START Supplied material
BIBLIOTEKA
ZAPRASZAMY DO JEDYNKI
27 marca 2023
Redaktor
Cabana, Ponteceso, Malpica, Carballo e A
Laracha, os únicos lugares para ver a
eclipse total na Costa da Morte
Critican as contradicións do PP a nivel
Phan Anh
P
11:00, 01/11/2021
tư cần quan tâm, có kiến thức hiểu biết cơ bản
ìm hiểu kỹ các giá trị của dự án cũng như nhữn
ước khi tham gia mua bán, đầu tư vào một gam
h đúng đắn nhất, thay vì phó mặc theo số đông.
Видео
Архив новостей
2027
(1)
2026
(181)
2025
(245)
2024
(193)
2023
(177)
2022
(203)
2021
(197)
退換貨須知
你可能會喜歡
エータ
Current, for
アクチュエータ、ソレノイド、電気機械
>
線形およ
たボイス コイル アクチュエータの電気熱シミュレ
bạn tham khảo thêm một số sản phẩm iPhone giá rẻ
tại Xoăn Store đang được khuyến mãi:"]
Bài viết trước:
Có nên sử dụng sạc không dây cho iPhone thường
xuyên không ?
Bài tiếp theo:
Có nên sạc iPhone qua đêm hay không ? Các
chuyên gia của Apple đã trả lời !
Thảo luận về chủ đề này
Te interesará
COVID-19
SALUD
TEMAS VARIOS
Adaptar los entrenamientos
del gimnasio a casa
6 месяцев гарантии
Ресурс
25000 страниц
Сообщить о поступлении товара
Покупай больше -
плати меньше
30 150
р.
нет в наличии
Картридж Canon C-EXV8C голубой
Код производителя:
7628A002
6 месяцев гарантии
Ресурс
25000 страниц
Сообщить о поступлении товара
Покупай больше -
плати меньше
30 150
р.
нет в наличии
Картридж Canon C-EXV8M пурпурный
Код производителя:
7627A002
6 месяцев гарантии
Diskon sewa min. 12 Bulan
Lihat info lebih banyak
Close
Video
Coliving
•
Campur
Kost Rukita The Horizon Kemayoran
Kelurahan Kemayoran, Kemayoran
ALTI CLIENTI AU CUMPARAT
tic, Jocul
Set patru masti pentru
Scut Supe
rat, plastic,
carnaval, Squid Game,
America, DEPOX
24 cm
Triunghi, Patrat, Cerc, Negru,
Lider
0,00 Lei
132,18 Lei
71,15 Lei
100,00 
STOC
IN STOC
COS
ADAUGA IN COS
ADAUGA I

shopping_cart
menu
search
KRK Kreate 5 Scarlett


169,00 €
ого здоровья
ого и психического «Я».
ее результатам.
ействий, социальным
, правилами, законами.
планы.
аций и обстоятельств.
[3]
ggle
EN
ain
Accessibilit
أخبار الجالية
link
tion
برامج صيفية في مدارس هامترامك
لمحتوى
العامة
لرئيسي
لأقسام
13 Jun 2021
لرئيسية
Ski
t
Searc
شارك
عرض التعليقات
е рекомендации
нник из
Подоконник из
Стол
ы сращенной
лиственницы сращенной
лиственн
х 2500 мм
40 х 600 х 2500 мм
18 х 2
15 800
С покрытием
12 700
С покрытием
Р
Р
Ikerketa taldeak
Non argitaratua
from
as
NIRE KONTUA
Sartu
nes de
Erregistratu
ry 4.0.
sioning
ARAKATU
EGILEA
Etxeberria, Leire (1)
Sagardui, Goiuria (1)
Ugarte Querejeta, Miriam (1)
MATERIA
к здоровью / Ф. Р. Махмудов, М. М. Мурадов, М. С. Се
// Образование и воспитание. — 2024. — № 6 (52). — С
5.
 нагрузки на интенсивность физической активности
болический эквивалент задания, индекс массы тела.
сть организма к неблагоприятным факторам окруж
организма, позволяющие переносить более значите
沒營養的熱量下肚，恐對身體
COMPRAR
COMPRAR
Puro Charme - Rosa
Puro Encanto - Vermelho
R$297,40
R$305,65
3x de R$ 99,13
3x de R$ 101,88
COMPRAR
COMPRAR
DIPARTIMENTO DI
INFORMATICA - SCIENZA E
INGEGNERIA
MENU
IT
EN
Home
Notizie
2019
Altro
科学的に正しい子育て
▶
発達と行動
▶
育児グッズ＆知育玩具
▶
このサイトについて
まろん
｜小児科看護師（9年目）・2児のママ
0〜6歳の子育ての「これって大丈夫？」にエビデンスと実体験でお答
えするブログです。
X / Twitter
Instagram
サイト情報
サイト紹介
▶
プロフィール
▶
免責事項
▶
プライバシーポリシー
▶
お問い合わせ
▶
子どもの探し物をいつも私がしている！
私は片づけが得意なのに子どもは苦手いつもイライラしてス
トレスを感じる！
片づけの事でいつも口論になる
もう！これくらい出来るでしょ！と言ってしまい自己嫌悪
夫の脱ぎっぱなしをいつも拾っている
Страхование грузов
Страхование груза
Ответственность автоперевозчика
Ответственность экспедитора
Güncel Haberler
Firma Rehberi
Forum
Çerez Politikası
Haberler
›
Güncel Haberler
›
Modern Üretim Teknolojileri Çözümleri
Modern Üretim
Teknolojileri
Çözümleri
END Supplied material
* [What the task requires]
Format every line of text from all the items above as a numbered list, omitting any blank lines.

* [Written response]
1. BIBLIOTEKA
2. ZAPRASZAMY DO JEDYNKI
3. 27 marca 2023
4. Redaktor
5. Cabana, Ponteceso, Malpica, Carballo e A
6. Laracha, os únicos lugares para ver a
7. eclipse total na Costa da Morte
8. Critican as contradicións do PP a nivel
9. Phan Anh
10. P
11. 11:00, 01/11/2021
12. tư cần quan tâm, có kiến thức hiểu biết cơ bản
13. ìm hiểu kỹ các giá trị của dự án cũng như nhữn
14. ước khi tham gia mua bán, đầu tư vào một gam
15. h đúng đắn nhất, thay vì phó mặc theo số đông.
16. Видео
17. Архив новостей
18. 2027
19. (1)
20. 2026
21. (181)
22. 2025
23. (245)
24. 2024
25. (193)
26. 2023
27. (177)
28. 2022
29. (203)
30. 2021
31. (197)
32. 退換貨須知
33. 你可能會喜歡
34. エータ
35. Current, for
36. アクチュエータ、ソレノイド、電気機械
37. >
38. 線形およ
39. たボイス コイル アクチュエータの電気熱シミュレ
40. bạn tham khảo thêm một số sản phẩm iPhone giá rẻ
41. tại Xoăn Store đang được khuyến mãi:"]
42. Bài viết trước:
43. Có nên sử dụng sạc không dây cho iPhone thường
44. xuyên không ?
45. Bài tiếp theo:
46. Có nên sạc iPhone qua đêm hay không ? Các
47. chuyên gia của Apple đã trả lời !
48. Thảo luận về chủ đề này
49. Te interesará
50. COVID-19
51. SALUD
52. TEMAS VARIOS
53. Adaptar los entrenamientos
54. del gimnasio a casa
55. 6 месяцев гарантии
56. Ресурс
57. 25000 страниц
58. Сообщить о поступлении товара
59. Покупай больше -
60. плати меньше
61. 30 150
62. р.
63. нет в наличии
64. Картридж Canon C-EXV8C голубой
65. Код производителя:
66. 7628A002
67. 6 месяцев гарантии
68. Ресурс
69. 25000 страниц
70. Сообщить о поступлении товара
71. Покупай больше -
72. плати меньше
73. 30 150
74. р.
75. нет в наличии
76. Картридж Canon C-EXV8M пурпурный
77. Код производителя:
78. 7627A002
79. 6 месяцев гарантии
80. Diskon sewa min. 12 Bulan
81. Lihat info lebih banyak
82. Close
83. Video
84. Coliving
85. •
86. Campur
87. Kost Rukita The Horizon Kemayoran
88. Kelurahan Kemayoran, Kemayoran
89. ALTI CLIENTI AU CUMPARAT
90. tic, Jocul
91. Set patru masti pentru
92. Scut Supe
93. rat, plastic,
94. carnaval, Squid Game,
95. America, DEPOX
96. 24 cm
97. Triunghi, Patrat, Cerc, Negru,
98. Lider
99. 0,00 Lei
100. 132,18 Lei
101. 71,15 Lei
102. 100,00 
103. STOC
104. IN STOC
105. COS
106. ADAUGA IN COS
107. ADAUGA I
108. 
109. shopping_cart
110. menu
111. search
112. KRK Kreate 5 Scarlett
113. 
114. 
115. 169,00 €
116. ого здоровья
117. ого и психического «Я».
118. ее результатам.
119. ействий, социальным
120. , правилами, законами.
121. планы.
122. аций и обстоятельств.
123. [3]
124. ggle
125. EN
126. ain
127. Accessibilit
128. أخبار الجالية
129. link
130. tion
131. برامج صيفية في مدارس هامترامك
132. لمحتوى
133. العامة
134. لرئيسي
135. لأقسام
136. 13 Jun 2021
137. لرئيسية
138. Ski
139. t
140. Searc
141. شارك
142. عرض التعليقات
143. е рекомендации
144. нник из
145. Подоконник из
146. Стол
147. ы сращенной
148. лиственницы сращенной
149. лиственн
150. х 2500 мм
151. 40 х 600 х 2500 мм
152. 18 х 2
153. 15 800
154. С покрытием
155. 12 700
156. С покрытием
157. Р
158. Р
159. Ikerketa taldeak
160. Non argitaratua
161. from
162. as
163. NIRE KONTUA
164. Sartu
165. nes de
166. Erregistratu
167. ry 4.0.
168. sioning
169. ARAKATU
170. EGILEA
171. Etxeberria, Leire (1)
172. Sagardui, Goiuria (1)
173. Ugarte Querejeta, Miriam (1)
174. MATERIA
175. к здоровью / Ф. Р. Махмудов, М. М. Мурадов, М. С. Се
176. // Образование и воспитание. — 2024. — № 6 (52). — С
177. 5.
178.  нагрузки на интенсивность физической активности
179. болический эквивалент задания, индекс массы тела.
180. сть организма к неблагоприятным факторам окруж
181. организма, позволяющие переносить более значите
182. 沒營養的熱量下肚，恐對身體
183. COMPRAR
184. COMPRAR
185. Puro Charme - Rosa
186. Puro Encanto - Vermelho
187. R$297,40
188. R$305,65
189. 3x de R$ 99,13
190. 3x de R$ 101,88
191. COMPRAR
192. COMPRAR
193. DIPARTIMENTO DI
194. INFORMATICA - SCIENZA E
195. INGEGNERIA
196. MENU
197. IT
198. EN
199. Home
200. Notizie
201. 2019
202. Altro
203. 科学的に正しい子育て
204. ▶
205. 発達と行動
206. ▶
207. 育児グッズ＆知育玩具
208. ▶
209. このサイトについて
210. まろん
211. ｜小児科看護師（9年目）・2児のママ
212. 0〜6歳の子育ての「これって大丈夫？」にエビデンスと実体験でお答
213. えするブログです。
214. X / Twitter
215. Instagram
216. サイト情報
217. サイト紹介
218. ▶
219. プロフィール
220. ▶
221. 免責事項
222. ▶
223. プライバシーポリシー
224. ▶
225. お問い合わせ
226. ▶
227. 子どもの探し物をいつも私がしている！
228. 私は片づけが得意なのに子どもは苦手いつもイライラしてス
229. トレスを感じる！
230. 片づけの事でいつも口論になる
231. もう！これくらい出来るでしょ！と言ってしまい自己嫌悪
232. 夫の脱ぎっぱなしをいつも拾っている
233. Страхование грузов
234. Страхование груза
235. Ответственность автоперевозчика
236. Ответственность экспедитора
237. Güncel Haberler
238. Firma Rehberi
239. Forum
240. Çerez Politikası
241. Haberler
242. ›
243. Güncel Haberler
244. ›
245. Modern Üretim Teknolojileri Çözümleri
246. Modern Üretim
247. Teknolojileri
248. Çözümleri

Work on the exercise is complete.